Source records
************
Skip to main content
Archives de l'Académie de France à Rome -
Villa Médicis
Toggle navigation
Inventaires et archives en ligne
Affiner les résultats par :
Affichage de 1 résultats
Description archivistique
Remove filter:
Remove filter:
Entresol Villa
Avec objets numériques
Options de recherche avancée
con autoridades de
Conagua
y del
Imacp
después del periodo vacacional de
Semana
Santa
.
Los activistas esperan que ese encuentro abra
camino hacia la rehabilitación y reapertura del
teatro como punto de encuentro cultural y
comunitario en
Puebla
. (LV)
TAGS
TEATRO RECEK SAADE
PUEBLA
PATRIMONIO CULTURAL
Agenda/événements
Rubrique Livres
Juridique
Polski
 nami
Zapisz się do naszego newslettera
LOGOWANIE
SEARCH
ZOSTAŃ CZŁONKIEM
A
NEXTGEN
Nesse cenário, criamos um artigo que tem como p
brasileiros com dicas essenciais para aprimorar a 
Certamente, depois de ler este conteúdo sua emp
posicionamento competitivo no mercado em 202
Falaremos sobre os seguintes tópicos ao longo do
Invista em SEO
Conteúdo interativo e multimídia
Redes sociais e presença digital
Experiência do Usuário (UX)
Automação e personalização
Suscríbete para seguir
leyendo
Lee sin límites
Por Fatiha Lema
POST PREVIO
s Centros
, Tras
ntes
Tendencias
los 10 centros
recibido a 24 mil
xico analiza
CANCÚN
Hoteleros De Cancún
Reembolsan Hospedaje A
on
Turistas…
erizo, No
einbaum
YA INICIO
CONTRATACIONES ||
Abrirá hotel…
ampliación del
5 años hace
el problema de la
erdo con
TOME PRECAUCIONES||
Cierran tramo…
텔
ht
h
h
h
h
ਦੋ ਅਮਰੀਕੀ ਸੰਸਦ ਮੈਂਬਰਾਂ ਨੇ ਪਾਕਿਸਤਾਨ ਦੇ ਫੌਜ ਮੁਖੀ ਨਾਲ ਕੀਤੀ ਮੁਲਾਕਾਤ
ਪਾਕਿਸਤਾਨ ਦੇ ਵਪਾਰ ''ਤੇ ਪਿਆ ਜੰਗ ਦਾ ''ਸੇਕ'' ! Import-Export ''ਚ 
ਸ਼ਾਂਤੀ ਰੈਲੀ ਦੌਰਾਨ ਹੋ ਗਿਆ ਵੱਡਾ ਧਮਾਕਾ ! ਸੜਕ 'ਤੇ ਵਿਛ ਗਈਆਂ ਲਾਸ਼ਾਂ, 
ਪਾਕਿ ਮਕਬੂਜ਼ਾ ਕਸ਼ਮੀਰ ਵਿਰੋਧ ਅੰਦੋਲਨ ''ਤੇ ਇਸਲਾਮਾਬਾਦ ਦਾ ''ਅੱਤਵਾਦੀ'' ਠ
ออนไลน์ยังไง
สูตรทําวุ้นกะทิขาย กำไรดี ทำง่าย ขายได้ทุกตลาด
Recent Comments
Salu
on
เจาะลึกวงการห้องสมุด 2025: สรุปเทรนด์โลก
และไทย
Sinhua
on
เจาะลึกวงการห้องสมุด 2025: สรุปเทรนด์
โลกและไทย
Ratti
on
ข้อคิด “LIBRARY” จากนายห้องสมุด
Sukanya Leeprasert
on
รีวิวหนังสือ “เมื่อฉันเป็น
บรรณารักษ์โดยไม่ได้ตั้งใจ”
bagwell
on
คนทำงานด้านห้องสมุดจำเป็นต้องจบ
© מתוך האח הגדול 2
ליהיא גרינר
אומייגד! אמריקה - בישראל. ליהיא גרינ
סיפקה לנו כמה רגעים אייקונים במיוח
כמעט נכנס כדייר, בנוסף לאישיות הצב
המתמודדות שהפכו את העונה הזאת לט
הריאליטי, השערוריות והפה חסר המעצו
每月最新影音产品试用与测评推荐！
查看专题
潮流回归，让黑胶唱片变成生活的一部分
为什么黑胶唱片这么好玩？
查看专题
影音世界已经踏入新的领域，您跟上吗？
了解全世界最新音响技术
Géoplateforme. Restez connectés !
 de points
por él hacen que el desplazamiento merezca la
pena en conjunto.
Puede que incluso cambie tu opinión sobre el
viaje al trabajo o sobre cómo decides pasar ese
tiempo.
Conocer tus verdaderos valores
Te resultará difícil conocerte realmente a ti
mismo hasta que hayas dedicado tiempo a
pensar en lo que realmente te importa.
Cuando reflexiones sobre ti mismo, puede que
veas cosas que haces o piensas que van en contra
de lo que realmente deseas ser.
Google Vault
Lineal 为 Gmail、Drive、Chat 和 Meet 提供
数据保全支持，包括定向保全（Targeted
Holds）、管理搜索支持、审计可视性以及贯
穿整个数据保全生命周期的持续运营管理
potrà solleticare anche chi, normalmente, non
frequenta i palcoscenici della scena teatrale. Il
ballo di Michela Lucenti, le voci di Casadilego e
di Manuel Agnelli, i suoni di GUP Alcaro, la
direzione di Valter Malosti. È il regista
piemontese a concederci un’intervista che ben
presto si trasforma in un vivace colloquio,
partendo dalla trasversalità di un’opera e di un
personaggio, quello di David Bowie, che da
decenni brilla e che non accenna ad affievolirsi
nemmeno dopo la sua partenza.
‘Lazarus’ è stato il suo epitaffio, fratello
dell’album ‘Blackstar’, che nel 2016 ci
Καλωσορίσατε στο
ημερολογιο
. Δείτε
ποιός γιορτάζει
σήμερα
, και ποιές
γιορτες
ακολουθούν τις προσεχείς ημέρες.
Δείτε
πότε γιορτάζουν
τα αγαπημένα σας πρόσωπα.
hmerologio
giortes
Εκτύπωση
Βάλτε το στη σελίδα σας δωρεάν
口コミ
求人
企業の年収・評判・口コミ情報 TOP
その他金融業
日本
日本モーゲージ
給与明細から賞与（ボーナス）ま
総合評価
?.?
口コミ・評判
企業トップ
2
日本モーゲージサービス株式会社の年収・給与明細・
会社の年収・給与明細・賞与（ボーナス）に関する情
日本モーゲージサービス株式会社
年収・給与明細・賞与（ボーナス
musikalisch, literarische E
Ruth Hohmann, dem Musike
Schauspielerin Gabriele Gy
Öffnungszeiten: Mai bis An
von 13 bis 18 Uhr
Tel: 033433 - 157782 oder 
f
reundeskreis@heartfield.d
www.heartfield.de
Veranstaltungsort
************
— Work instructions —
Copy out every line of the records above, word for word and in the same order.

— Response box —
Skip to main content
Archives de l'Académie de France à Rome -
Villa Médicis
Toggle navigation
Inventaires et archives en ligne
Affiner les résultats par :
Affichage de 1 résultats
Description archivistique
Remove filter:
Remove filter:
Entresol Villa
Avec objets numériques
Options de recherche avancée
con autoridades de
Conagua
y del
Imacp
después del periodo vacacional de
Semana
Santa
.
Los activistas esperan que ese encuentro abra
camino hacia la rehabilitación y reapertura del
teatro como punto de encuentro cultural y
comunitario en
Puebla
. (LV)
TAGS
TEATRO RECEK SAADE
PUEBLA
PATRIMONIO CULTURAL
Agenda/événements
Rubrique Livres
Juridique
Polski
 nami
Zapisz się do naszego newslettera
LOGOWANIE
SEARCH
ZOSTAŃ CZŁONKIEM
A
NEXTGEN
Nesse cenário, criamos um artigo que tem como p
brasileiros com dicas essenciais para aprimorar a 
Certamente, depois de ler este conteúdo sua emp
posicionamento competitivo no mercado em 202
Falaremos sobre os seguintes tópicos ao longo do
Invista em SEO
Conteúdo interativo e multimídia
Redes sociais e presença digital
Experiência do Usuário (UX)
Automação e personalização
Suscríbete para seguir
leyendo
Lee sin límites
Por Fatiha Lema
POST PREVIO
s Centros
, Tras
ntes
Tendencias
los 10 centros
recibido a 24 mil
xico analiza
CANCÚN
Hoteleros De Cancún
Reembolsan Hospedaje A
on
Turistas…
erizo, No
einbaum
YA INICIO
CONTRATACIONES ||
Abrirá hotel…
ampliación del
5 años hace
el problema de la
erdo con
TOME PRECAUCIONES||
Cierran tramo…
텔
ht
h
h
h
h
ਦੋ ਅਮਰੀਕੀ ਸੰਸਦ ਮੈਂਬਰਾਂ ਨੇ ਪਾਕਿਸਤਾਨ ਦੇ ਫੌਜ ਮੁਖੀ ਨਾਲ ਕੀਤੀ ਮੁਲਾਕਾਤ
ਪਾਕਿਸਤਾਨ ਦੇ ਵਪਾਰ ''ਤੇ ਪਿਆ ਜੰਗ ਦਾ ''ਸੇਕ'' ! Import-Export ''ਚ 
ਸ਼ਾਂਤੀ ਰੈਲੀ ਦੌਰਾਨ ਹੋ ਗਿਆ ਵੱਡਾ ਧਮਾਕਾ ! ਸੜਕ 'ਤੇ ਵਿਛ ਗਈਆਂ ਲਾਸ਼ਾਂ, 
ਪਾਕਿ ਮਕਬੂਜ਼ਾ ਕਸ਼ਮੀਰ ਵਿਰੋਧ ਅੰਦੋਲਨ ''ਤੇ ਇਸਲਾਮਾਬਾਦ ਦਾ ''ਅੱਤਵਾਦੀ'' ਠ
ออนไลน์ยังไง
สูตรทําวุ้นกะทิขาย กำไรดี ทำง่าย ขายได้ทุกตลาด
Recent Comments
Salu
on
เจาะลึกวงการห้องสมุด 2025: สรุปเทรนด์โลก
และไทย
Sinhua
on
เจาะลึกวงการห้องสมุด 2025: สรุปเทรนด์
โลกและไทย
Ratti
on
ข้อคิด “LIBRARY” จากนายห้องสมุด
Sukanya Leeprasert
on
รีวิวหนังสือ “เมื่อฉันเป็น
บรรณารักษ์โดยไม่ได้ตั้งใจ”
bagwell
on
คนทำงานด้านห้องสมุดจำเป็นต้องจบ
© מתוך האח הגדול 2
ליהיא גרינר
אומייגד! אמריקה - בישראל. ליהיא גרינ
סיפקה לנו כמה רגעים אייקונים במיוח
כמעט נכנס כדייר, בנוסף לאישיות הצב
המתמודדות שהפכו את העונה הזאת לט
הריאליטי, השערוריות והפה חסר המעצו
每月最新影音产品试用与测评推荐！
查看专题
潮流回归，让黑胶唱片变成生活的一部分
为什么黑胶唱片这么好玩？
查看专题
影音世界已经踏入新的领域，您跟上吗？
了解全世界最新音响技术
Géoplateforme. Restez connectés !
 de points
por él hacen que el desplazamiento merezca la
pena en conjunto.
Puede que incluso cambie tu opinión sobre el
viaje al trabajo o sobre cómo decides pasar ese
tiempo.
Conocer tus verdaderos valores
Te resultará difícil conocerte realmente a ti
mismo hasta que hayas dedicado tiempo a
pensar en lo que realmente te importa.
Cuando reflexiones sobre ti mismo, puede que
veas cosas que haces o piensas que van en contra
de lo que realmente deseas ser.
Google Vault
Lineal 为 Gmail、Drive、Chat 和 Meet 提供
数据保全支持，包括定向保全（Targeted
Holds）、管理搜索支持、审计可视性以及贯
穿整个数据保全生命周期的持续运营管理
potrà solleticare anche chi, normalmente, non
frequenta i palcoscenici della scena teatrale. Il
ballo di Michela Lucenti, le voci di Casadilego e
di Manuel Agnelli, i suoni di GUP Alcaro, la
direzione di Valter Malosti. È il regista
piemontese a concederci un’intervista che ben
presto si trasforma in un vivace colloquio,
partendo dalla trasversalità di un’opera e di un
personaggio, quello di David Bowie, che da
decenni brilla e che non accenna ad affievolirsi
nemmeno dopo la sua partenza.
‘Lazarus’ è stato il suo epitaffio, fratello
dell’album ‘Blackstar’, che nel 2016 ci
Καλωσορίσατε στο
ημερολογιο
. Δείτε
ποιός γιορτάζει
σήμερα
, και ποιές
γιορτες
ακολουθούν τις προσεχείς ημέρες.
Δείτε
πότε γιορτάζουν
τα αγαπημένα σας πρόσωπα.
hmerologio
giortes
Εκτύπωση
Βάλτε το στη σελίδα σας δωρεάν
口コミ
求人
企業の年収・評判・口コミ情報 TOP
その他金融業
日本
日本モーゲージ
給与明細から賞与（ボーナス）ま
総合評価
?.?
口コミ・評判
企業トップ
2
日本モーゲージサービス株式会社の年収・給与明細・
会社の年収・給与明細・賞与（ボーナス）に関する情
日本モーゲージサービス株式会社
年収・給与明細・賞与（ボーナス
musikalisch, literarische E
Ruth Hohmann, dem Musike
Schauspielerin Gabriele Gy
Öffnungszeiten: Mai bis An
von 13 bis 18 Uhr
Tel: 033433 - 157782 oder 
f
reundeskreis@heartfield.d
www.heartfield.de
Veranstaltungsort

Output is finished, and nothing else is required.